Records shown:
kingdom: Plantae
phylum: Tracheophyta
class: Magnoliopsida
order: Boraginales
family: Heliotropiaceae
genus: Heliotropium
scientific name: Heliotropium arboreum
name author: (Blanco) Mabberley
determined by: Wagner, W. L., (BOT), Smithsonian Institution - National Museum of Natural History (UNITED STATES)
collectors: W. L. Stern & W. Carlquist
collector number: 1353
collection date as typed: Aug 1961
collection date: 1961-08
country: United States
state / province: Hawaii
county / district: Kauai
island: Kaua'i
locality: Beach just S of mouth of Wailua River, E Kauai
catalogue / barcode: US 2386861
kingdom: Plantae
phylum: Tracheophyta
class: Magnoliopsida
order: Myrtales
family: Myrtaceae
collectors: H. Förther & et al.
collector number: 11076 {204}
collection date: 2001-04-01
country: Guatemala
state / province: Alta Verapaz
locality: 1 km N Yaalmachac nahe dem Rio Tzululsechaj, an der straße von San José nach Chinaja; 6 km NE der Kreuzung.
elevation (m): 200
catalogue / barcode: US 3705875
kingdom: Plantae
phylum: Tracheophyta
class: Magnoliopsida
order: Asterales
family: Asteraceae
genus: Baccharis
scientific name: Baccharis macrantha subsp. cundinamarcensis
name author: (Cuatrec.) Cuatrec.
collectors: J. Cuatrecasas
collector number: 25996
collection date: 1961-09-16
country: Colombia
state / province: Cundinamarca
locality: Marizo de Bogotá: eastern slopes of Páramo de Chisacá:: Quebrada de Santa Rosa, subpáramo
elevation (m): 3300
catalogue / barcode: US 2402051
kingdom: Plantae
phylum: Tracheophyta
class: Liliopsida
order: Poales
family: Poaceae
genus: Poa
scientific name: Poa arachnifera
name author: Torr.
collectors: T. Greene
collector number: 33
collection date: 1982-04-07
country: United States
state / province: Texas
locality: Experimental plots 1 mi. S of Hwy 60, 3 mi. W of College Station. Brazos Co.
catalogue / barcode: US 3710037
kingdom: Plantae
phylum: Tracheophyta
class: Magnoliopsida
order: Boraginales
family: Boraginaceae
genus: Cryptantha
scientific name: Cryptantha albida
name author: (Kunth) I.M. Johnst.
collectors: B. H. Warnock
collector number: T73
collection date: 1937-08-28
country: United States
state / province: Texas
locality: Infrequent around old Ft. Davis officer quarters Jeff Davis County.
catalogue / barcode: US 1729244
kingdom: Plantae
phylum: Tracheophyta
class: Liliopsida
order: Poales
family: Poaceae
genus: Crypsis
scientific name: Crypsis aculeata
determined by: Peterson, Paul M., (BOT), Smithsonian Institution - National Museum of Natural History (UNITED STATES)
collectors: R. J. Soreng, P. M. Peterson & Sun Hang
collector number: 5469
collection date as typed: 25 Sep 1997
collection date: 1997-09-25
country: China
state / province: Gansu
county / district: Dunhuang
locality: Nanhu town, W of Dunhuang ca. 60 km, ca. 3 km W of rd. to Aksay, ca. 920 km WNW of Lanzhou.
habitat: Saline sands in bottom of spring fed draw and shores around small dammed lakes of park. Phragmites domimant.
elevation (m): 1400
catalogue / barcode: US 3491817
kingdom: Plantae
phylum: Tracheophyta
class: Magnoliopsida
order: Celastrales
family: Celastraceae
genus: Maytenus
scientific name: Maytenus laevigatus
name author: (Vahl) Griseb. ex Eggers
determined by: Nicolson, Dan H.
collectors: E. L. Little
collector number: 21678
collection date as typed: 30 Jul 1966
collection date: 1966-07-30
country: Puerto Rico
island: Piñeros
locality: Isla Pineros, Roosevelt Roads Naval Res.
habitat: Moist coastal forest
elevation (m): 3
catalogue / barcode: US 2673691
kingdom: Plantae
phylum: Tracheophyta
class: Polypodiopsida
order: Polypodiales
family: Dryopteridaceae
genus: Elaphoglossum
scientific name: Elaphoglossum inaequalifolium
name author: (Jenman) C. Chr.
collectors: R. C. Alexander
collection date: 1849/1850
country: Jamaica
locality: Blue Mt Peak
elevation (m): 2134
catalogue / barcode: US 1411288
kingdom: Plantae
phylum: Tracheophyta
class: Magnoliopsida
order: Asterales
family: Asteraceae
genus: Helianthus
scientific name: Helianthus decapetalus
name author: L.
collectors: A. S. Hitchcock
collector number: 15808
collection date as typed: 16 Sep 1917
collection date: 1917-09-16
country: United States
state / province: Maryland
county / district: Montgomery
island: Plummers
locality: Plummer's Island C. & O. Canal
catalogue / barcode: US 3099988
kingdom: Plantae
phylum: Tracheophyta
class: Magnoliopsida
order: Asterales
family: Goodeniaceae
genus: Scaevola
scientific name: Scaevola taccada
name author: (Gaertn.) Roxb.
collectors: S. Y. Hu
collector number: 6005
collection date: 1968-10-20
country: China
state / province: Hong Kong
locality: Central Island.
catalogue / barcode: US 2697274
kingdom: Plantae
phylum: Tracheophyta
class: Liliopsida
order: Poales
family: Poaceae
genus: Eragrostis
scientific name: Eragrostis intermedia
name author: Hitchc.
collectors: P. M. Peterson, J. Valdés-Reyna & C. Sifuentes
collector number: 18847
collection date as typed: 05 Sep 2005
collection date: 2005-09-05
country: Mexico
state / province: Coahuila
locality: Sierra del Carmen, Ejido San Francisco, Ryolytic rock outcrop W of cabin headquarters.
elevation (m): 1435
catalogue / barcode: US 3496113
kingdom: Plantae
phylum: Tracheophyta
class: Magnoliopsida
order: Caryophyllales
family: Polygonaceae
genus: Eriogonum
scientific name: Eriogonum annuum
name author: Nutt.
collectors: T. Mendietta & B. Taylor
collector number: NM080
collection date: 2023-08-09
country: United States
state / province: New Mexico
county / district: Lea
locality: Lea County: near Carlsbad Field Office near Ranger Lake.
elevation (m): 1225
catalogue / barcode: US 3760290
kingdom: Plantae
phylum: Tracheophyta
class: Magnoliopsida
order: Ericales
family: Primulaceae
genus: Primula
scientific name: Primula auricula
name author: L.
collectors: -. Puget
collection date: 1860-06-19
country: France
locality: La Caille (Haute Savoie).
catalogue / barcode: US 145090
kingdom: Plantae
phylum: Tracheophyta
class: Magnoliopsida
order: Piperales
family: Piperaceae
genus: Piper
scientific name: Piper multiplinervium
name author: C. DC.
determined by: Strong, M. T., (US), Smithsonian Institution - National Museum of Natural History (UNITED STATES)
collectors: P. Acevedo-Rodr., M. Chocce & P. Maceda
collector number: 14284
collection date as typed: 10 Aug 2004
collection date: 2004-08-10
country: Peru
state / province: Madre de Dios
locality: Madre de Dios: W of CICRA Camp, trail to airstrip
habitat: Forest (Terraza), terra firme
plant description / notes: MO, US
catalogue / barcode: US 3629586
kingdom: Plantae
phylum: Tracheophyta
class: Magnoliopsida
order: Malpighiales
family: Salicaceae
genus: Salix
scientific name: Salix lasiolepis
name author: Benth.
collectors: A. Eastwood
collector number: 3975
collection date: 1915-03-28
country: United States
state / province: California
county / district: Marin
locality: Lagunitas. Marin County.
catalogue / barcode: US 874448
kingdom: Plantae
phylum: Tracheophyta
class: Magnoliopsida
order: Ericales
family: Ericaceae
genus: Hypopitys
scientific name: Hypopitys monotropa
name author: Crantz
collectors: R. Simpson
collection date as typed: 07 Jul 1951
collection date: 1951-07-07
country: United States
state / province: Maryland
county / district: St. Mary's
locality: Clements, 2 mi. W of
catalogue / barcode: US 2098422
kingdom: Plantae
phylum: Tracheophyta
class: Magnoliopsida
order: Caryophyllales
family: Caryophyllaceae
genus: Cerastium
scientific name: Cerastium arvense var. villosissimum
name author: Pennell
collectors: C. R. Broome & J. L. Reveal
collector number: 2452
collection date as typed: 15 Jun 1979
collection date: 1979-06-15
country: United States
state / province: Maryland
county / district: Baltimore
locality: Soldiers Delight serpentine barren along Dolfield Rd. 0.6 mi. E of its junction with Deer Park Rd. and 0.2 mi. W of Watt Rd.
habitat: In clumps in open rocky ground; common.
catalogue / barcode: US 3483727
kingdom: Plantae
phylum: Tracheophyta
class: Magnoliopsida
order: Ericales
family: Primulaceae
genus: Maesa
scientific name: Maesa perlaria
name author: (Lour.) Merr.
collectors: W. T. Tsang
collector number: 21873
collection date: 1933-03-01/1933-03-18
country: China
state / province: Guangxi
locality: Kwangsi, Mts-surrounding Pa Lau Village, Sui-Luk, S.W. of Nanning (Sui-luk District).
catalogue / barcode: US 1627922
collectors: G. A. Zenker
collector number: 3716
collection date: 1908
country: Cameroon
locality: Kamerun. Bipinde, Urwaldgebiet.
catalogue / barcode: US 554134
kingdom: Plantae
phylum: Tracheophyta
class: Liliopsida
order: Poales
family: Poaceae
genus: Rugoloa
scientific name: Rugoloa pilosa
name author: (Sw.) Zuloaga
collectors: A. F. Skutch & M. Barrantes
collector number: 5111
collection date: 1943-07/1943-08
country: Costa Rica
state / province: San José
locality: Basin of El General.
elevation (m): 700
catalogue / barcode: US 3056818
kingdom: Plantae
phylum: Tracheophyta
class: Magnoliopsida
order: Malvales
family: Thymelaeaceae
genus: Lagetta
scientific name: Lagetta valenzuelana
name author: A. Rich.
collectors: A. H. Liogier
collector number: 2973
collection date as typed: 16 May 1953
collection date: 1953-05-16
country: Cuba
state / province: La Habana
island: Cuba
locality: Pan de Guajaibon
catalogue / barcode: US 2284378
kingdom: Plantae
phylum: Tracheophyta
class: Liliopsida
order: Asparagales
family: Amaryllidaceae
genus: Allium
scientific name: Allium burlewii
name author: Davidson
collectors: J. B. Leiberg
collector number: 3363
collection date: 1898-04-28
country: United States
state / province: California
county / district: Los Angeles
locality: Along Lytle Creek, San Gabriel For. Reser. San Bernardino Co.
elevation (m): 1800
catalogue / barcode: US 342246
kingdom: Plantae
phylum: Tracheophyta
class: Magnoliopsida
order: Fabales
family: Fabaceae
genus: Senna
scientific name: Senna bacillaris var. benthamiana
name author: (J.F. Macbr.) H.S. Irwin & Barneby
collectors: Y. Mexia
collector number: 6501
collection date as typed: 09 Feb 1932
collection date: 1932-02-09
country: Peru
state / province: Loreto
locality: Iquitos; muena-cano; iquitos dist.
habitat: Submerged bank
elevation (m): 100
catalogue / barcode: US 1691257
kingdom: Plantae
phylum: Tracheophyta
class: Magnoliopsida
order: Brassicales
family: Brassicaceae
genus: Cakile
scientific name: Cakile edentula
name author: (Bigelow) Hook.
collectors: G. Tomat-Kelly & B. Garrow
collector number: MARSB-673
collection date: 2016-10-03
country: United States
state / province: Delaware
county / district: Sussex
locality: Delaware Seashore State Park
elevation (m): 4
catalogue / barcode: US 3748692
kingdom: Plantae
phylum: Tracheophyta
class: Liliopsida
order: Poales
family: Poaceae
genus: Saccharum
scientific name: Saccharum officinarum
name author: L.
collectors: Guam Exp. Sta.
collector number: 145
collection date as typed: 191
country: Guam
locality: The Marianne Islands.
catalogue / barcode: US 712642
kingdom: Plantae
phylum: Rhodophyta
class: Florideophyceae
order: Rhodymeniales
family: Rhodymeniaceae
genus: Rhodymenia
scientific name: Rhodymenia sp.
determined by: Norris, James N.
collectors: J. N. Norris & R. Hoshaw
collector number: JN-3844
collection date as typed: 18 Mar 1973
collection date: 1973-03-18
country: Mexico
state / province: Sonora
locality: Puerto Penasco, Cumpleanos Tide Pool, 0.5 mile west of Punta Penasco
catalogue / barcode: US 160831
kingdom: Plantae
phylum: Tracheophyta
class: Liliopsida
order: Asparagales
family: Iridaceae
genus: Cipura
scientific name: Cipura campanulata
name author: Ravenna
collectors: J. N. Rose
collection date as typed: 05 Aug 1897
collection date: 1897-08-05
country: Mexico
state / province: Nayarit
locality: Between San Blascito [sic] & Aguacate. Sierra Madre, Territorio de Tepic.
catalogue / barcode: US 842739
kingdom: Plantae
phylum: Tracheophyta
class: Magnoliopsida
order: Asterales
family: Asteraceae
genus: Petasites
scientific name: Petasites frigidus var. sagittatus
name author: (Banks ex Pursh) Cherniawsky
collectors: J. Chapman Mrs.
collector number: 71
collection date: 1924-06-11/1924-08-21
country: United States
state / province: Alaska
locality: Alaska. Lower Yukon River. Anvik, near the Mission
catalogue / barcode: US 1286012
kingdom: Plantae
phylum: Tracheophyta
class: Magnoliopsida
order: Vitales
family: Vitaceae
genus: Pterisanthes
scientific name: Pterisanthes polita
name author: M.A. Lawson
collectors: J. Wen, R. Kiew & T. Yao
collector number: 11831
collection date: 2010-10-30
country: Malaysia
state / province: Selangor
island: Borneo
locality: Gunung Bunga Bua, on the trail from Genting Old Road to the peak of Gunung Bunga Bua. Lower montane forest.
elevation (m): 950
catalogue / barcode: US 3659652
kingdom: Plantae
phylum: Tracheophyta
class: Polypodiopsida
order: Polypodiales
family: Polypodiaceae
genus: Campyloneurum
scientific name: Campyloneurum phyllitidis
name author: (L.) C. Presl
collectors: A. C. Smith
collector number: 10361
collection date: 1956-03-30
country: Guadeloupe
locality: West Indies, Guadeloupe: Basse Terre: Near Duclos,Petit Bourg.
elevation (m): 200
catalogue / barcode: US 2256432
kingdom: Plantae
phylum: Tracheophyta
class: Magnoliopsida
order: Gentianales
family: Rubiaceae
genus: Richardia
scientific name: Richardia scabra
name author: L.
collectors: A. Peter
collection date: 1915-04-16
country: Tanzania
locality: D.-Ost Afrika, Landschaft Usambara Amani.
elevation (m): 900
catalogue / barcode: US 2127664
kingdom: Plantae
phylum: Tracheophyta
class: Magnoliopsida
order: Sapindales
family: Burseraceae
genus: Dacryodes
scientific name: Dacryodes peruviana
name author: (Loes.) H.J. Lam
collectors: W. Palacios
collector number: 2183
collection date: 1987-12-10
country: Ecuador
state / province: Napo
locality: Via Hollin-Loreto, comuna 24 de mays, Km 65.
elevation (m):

Work to do:
Rewrite everything from the line containing "catalogue / barcode: US 3099988" down to the line containing "catalogue / barcode: US 3760290", renaming "locality" to "site" and leaving all else unchanged.

Reply:
catalogue / barcode: US 3099988
kingdom: Plantae
phylum: Tracheophyta
class: Magnoliopsida
order: Asterales
family: Goodeniaceae
genus: Scaevola
scientific name: Scaevola taccada
name author: (Gaertn.) Roxb.
collectors: S. Y. Hu
collector number: 6005
collection date: 1968-10-20
country: China
state / province: Hong Kong
site: Central Island.
catalogue / barcode: US 2697274
kingdom: Plantae
phylum: Tracheophyta
class: Liliopsida
order: Poales
family: Poaceae
genus: Eragrostis
scientific name: Eragrostis intermedia
name author: Hitchc.
collectors: P. M. Peterson, J. Valdés-Reyna & C. Sifuentes
collector number: 18847
collection date as typed: 05 Sep 2005
collection date: 2005-09-05
country: Mexico
state / province: Coahuila
site: Sierra del Carmen, Ejido San Francisco, Ryolytic rock outcrop W of cabin headquarters.
elevation (m): 1435
catalogue / barcode: US 3496113
kingdom: Plantae
phylum: Tracheophyta
class: Magnoliopsida
order: Caryophyllales
family: Polygonaceae
genus: Eriogonum
scientific name: Eriogonum annuum
name author: Nutt.
collectors: T. Mendietta & B. Taylor
collector number: NM080
collection date: 2023-08-09
country: United States
state / province: New Mexico
county / district: Lea
site: Lea County: near Carlsbad Field Office near Ranger Lake.
elevation (m): 1225
catalogue / barcode: US 3760290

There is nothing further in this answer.